[Data entries]
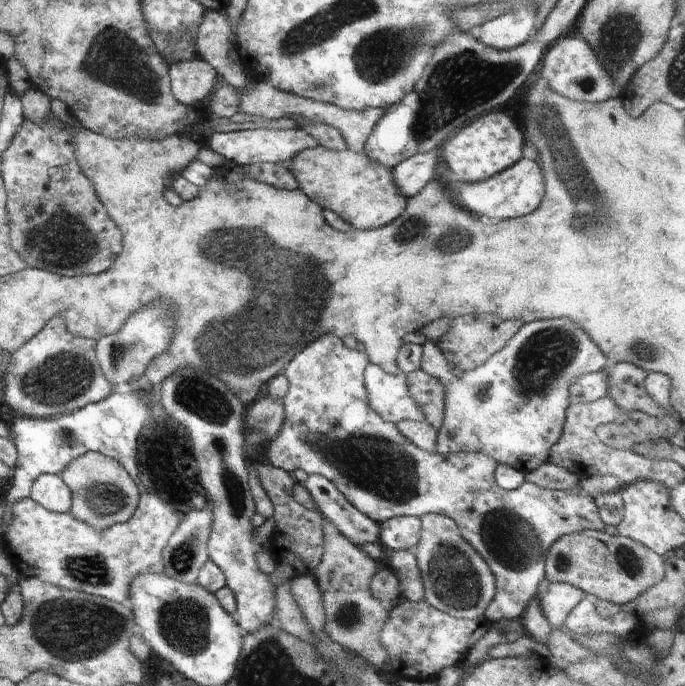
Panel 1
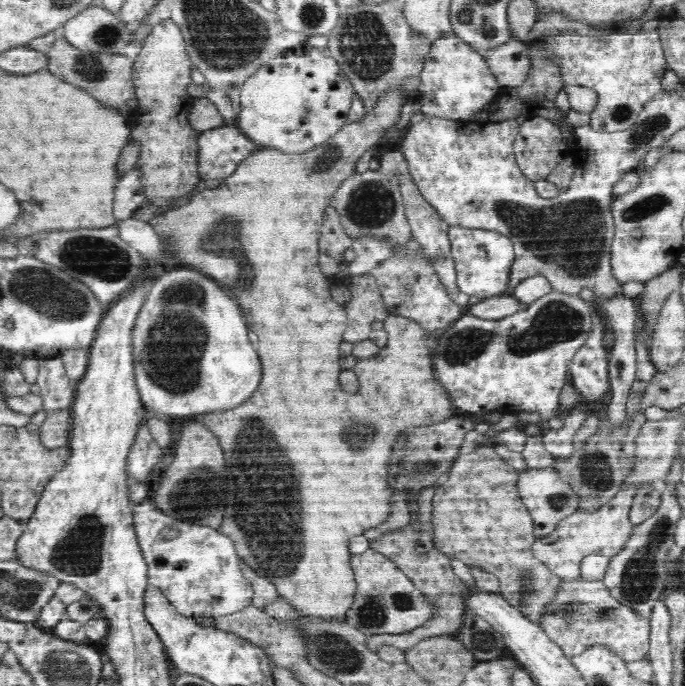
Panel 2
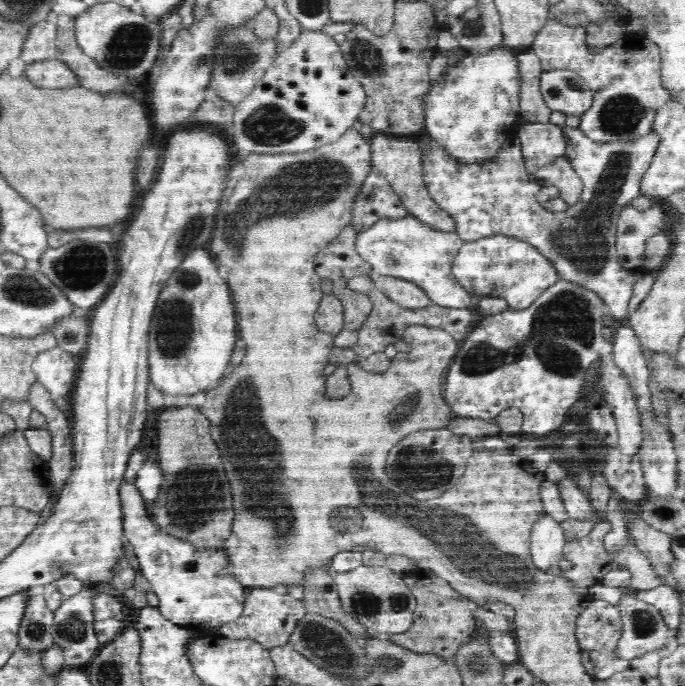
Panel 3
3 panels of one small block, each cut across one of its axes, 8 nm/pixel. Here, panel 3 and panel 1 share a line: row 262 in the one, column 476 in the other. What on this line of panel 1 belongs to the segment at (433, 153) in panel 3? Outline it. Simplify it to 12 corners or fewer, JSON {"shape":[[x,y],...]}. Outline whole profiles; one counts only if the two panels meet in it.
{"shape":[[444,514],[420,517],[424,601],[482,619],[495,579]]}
--
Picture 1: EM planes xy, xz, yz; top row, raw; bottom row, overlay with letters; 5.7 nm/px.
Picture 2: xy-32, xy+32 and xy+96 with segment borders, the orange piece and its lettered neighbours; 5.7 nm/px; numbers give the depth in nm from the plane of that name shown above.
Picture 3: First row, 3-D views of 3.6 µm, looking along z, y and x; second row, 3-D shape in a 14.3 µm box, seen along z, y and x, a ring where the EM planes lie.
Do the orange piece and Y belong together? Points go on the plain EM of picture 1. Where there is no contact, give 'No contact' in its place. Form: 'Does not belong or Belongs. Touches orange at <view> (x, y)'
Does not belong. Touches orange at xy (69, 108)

> _Assignment_
Using the data above, return every line that contains the string "with".

> _Written answer_
Picture 1: EM planes xy, xz, yz; top row, raw; bottom row, overlay with letters; 5.7 nm/px.
Picture 2: xy-32, xy+32 and xy+96 with segment borders, the orange piece and its lettered neighbours; 5.7 nm/px; numbers give the depth in nm from the plane of that name shown above.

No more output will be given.